- Publication date: 1903

= On the Slaughter =

"On the Slaughter" (Hebrew: על השחיטה, Al HaShchita) is a Hebrew poem written by Haim Nahman Bialik in 1903, in response to the Kishinev Pogrom. The poem is one of the literary reactions to the massacre of Jews in Kishinev, expressing deep despair and anger over the violence and the lack of justice.

Heaven, beg mercy for me! If there is
a God in you, a pathway through
you to this God - which I have not
discovered - then pray for me! For my
heart is dead, no longer is there prayer
on my lips; all strength is gone, and
hope is no more. Until when, how
much longer, until when?

You, executioner! Here's my neck - go
to it, slaughter me! Behead me like a
dog, yours is the almighty arm and the
axe, and the whole earth is my scaffold
- and we, we are the few! My blood is
fair game - strike the skull, and
murder's blood, the blood of nurslings
and old men, will spurt onto your
clothes and will never, never be wiped
off.

And if there is justice - let it show
itself at once! But if justice show itself
after I have been blotted out from
beneath the skies - let its throne be
hurled down forever! Let heaven rot
with eternal evil! And you, the arrogant,
go in this violence of yours, live by
your bloodshed and be cleansed by it.

And cursed be the man who says:
Avenge! No such revenge - revenge for
the blood of a little child - has yet been
devised by Satan. Let the blood pierce
through the abyss! Let the blood seep
down into the depths of darkness, and
eat away there, in the dark, and breach
all the rotting foundations of the earth.

== History ==
The poem was written in the aftermath of the Kishinev Pogrom (April 1903), one of the brutal anti-Jewish riots in the Russian Empire. The pogrom, instigated by antisemitic propaganda and tolerated by the authorities, resulted in the murder of 49 Jews, the wounding of hundreds, and the destruction of Jewish homes and businesses.

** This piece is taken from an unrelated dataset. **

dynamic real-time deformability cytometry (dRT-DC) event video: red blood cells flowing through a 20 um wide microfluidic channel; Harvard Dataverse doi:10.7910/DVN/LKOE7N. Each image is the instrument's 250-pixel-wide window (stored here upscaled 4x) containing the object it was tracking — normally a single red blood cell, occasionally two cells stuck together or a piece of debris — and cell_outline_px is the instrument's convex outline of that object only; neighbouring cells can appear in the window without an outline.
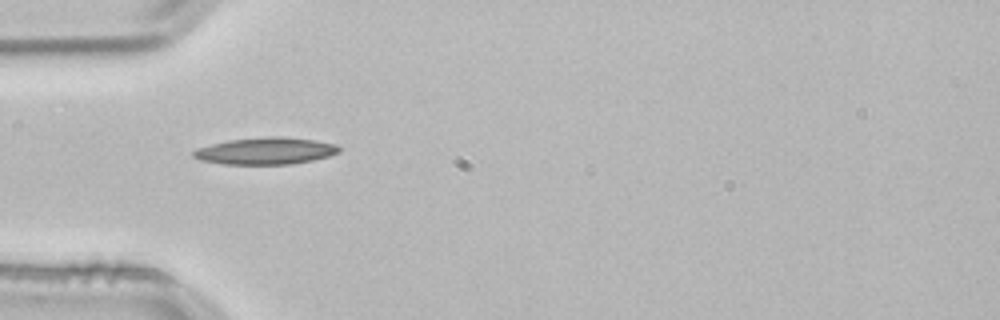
{"species": "common noctule bat (a hibernating species)", "species_latin": "Nyctalus noctula", "temperature_condition": "room temperature", "stored_images_in_passage": 3, "camera_frame_rate_fps": 3000, "um_per_image_px": 0.085, "animal": {"sex": "male", "body_mass_g": 21.5, "forearm_length_mm": 52.0}, "frame": {"image": 1, "passage_image": 3, "time_ms": 0.667, "image_size_px": [1000, 320], "cell_outline_px": [[340, 152], [328, 156], [312, 160], [292, 164], [224, 164], [200, 160], [192, 156], [192, 152], [196, 148], [228, 140], [272, 136], [284, 136], [316, 140], [336, 144], [340, 148]], "centroid_in_image_um": [22.58, 12.82], "position_along_channel_um": 62.4, "area_um2": 22.89}}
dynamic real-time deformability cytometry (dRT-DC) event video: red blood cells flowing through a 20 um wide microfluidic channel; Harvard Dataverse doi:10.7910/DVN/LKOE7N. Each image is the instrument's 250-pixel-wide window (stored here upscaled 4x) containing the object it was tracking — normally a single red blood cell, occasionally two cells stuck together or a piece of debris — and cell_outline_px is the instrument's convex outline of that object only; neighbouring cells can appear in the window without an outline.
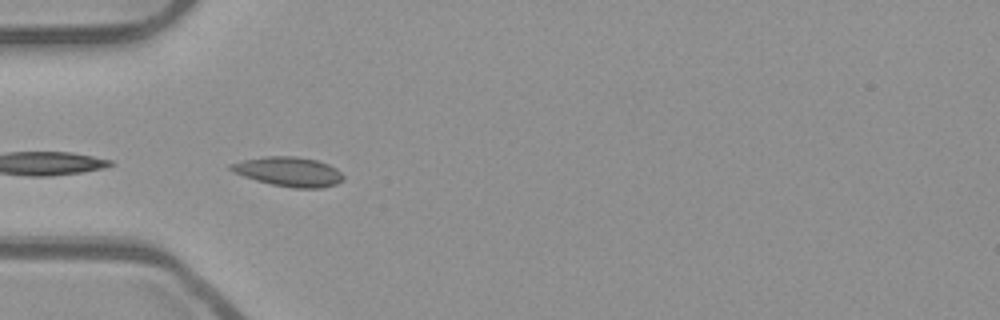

Bialik, who was commissioned to document the atrocities, later wrote "In the City of Slaughter" (Be'Ir HaHaregah), a much longer and more detailed poem condemning the inaction and passivity of Jewish men. "On the Slaughter" is a shorter, more direct expression of grief, horror, and hopelessness.

=== Poetic themes ===
The poem is marked by: A deep sense of despair and anger, Vivid, graphic imagery and Religious and biblical references.

== Publication ==
When the poem was submitted for publication in the literary journal HaShiloah, the Warsaw censor, Nehemiah Zaksh, was hesitant to approve it. The editor of HaShiloah, Joseph Klausner, sent the poem—along with a payment of 25 rubles—for approval by the chief censor in Saint Petersburg, Israel Landa, a former Chabad Hasid who had converted to Christianity in order to obtain residence rights in the city.

The publication of the poem was delayed for two months. Eventually, it was approved for publication, but with alterations: the title "On the Slaughter" (Al HaShchita) and the phrase "My blood is permitted" (Dami mutar) were deemed critical of the Tsarist regime and had to be changed. The poem was published under the title "Heavens, Seek Mercy Upon Me", and the phrase "My blood is permitted" was replaced with "Raise the axe" (Haneif garzen). Bialik was forced to accept these changes reluctantly. However, when his poems were later compiled into a book, the original title and wording were restored.